Phillips views conversion as opposed to education. It is a closing off of paths and possibilities. “It is, I think, integral to liberal societies to assume that education and conversion are distinct, if not actually at odds with each other…. Conversion tends to be a cure for scepticism; a narrowing of the mind that frees the mind…. Conversion is a conversation that has failed…. Conversion depends on a supposedly known outcome…. Perhaps the opposite of conversion is experiment.” 


A conversion often seeks to simplify the ambiguities raised throughout one’s life. “Conversion experiences, at their most minimal, minimise, or at least regulate, what are felt to be the essential and most paralysing contradictions of a divided self.” However, what was there before never completely goes away. “In conversion experiences there has to be something there to be converted; the new can only be made out of the old…. The key, as it were, to conversion is whatever it is in someone that resists conversion. Conversion after all may change everything by keeping everything the same…. People are also what you can’t make of them, or make them into. We are, too, the conversions we have resisted; and indeed the conversions we are tempted by.”
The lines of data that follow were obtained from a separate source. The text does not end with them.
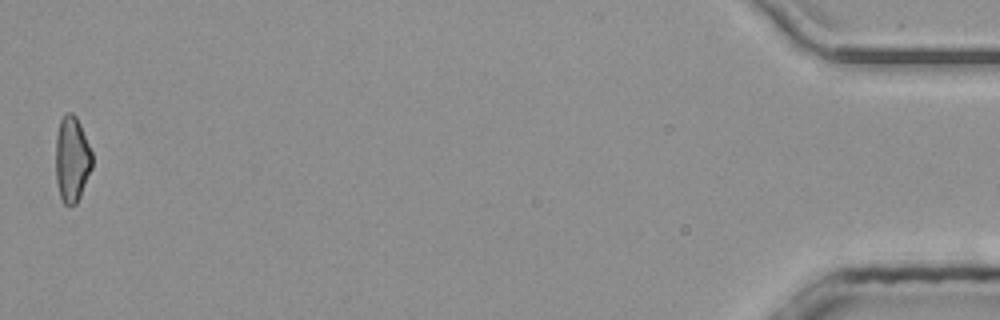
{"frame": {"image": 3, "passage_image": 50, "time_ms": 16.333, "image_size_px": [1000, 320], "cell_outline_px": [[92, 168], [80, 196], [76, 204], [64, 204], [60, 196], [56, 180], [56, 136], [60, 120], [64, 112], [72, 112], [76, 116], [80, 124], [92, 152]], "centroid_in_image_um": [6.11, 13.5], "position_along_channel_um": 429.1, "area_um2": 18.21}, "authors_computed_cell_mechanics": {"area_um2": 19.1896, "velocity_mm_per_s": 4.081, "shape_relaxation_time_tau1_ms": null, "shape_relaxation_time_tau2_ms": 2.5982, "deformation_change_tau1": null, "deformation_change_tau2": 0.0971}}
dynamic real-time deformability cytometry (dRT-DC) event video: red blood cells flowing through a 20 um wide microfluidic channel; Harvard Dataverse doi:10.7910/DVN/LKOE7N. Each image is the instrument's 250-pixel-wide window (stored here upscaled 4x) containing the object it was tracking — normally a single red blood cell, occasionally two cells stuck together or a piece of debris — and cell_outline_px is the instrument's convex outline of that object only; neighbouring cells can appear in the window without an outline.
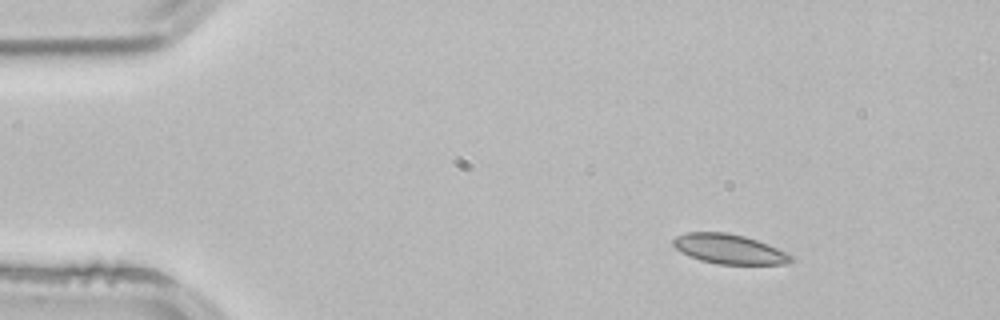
{"species": "common noctule bat (a hibernating species)", "species_latin": "Nyctalus noctula", "temperature_condition": "room temperature", "stored_images_in_passage": 3, "camera_frame_rate_fps": 3000, "um_per_image_px": 0.085, "animal": {"sex": "male", "body_mass_g": 21.5, "forearm_length_mm": 52.0}, "frame": {"image": 1, "passage_image": 3, "time_ms": 0.667, "image_size_px": [1000, 320], "cell_outline_px": [[792, 260], [788, 264], [716, 264], [700, 260], [688, 256], [680, 252], [672, 244], [672, 240], [676, 236], [688, 232], [728, 232], [744, 236], [768, 244], [792, 256]], "centroid_in_image_um": [61.93, 21.17], "position_along_channel_um": 23.1, "area_um2": 20.35}}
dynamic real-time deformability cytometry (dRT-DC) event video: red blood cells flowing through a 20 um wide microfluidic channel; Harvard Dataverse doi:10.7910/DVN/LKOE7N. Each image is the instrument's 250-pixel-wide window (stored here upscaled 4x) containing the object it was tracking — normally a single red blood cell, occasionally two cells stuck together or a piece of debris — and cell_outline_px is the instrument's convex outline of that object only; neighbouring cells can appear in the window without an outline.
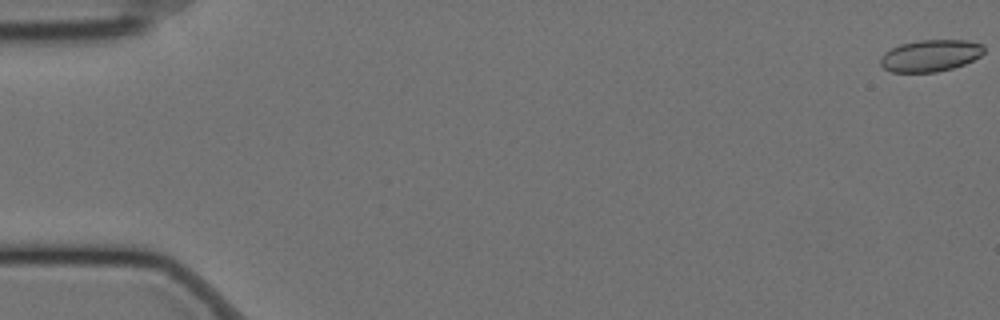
{"species": "Egyptian fruit bat (a non-hibernating species)", "species_latin": "Rousettus aegyptiacus", "temperature_condition": "cold", "stored_images_in_passage": 18, "camera_frame_rate_fps": 3000, "um_per_image_px": 0.085, "animal": {"sex": "female"}, "frame": {"image": 1, "passage_image": 1, "time_ms": 0.0, "image_size_px": [1000, 320], "cell_outline_px": [[984, 52], [980, 56], [964, 64], [952, 68], [936, 72], [892, 72], [884, 68], [880, 64], [880, 56], [884, 52], [900, 44], [920, 40], [968, 40], [984, 44]], "centroid_in_image_um": [79.08, 4.72], "position_along_channel_um": 5.9, "area_um2": 19.25}}
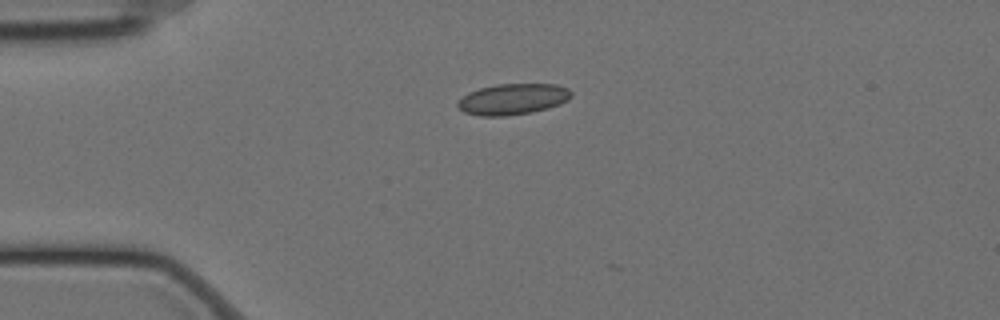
{"frame": {"image": 2, "passage_image": 15, "time_ms": 4.667, "image_size_px": [1000, 320], "cell_outline_px": [[572, 96], [568, 100], [560, 104], [548, 108], [532, 112], [504, 116], [480, 116], [464, 112], [456, 108], [456, 100], [468, 92], [480, 88], [496, 84], [556, 84], [568, 88], [572, 92]], "centroid_in_image_um": [43.55, 8.43], "position_along_channel_um": 41.4, "area_um2": 20.81}}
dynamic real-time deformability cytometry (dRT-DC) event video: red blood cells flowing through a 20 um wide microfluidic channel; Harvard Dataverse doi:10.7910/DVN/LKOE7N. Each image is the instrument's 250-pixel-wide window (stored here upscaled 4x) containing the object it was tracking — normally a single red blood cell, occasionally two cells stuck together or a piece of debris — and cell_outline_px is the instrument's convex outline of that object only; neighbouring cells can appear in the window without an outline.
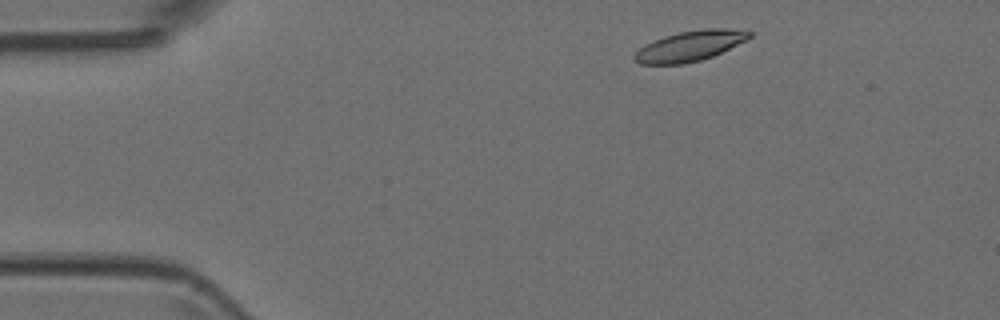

Conversion is the end point. “Conversion proposes the kind of change that makes other or future forms of change unthinkable. It is the kind of change that renders all future change redundant…. Conversion experiences must, by definition, dispel scepticism. Ultimately it is doubt that has to be converted.” The tension of conversion is the tension of living within civilization. “The Freudian individual is a convert: converted by acculturation to acculturation: converted both to civilization and to being one of its discontents.” The struggle is life. “It has been difficult for us to find pleasures that are sufficiently sustaining; pleasures that convince us, so to speak, that our lives are worth the suffering.”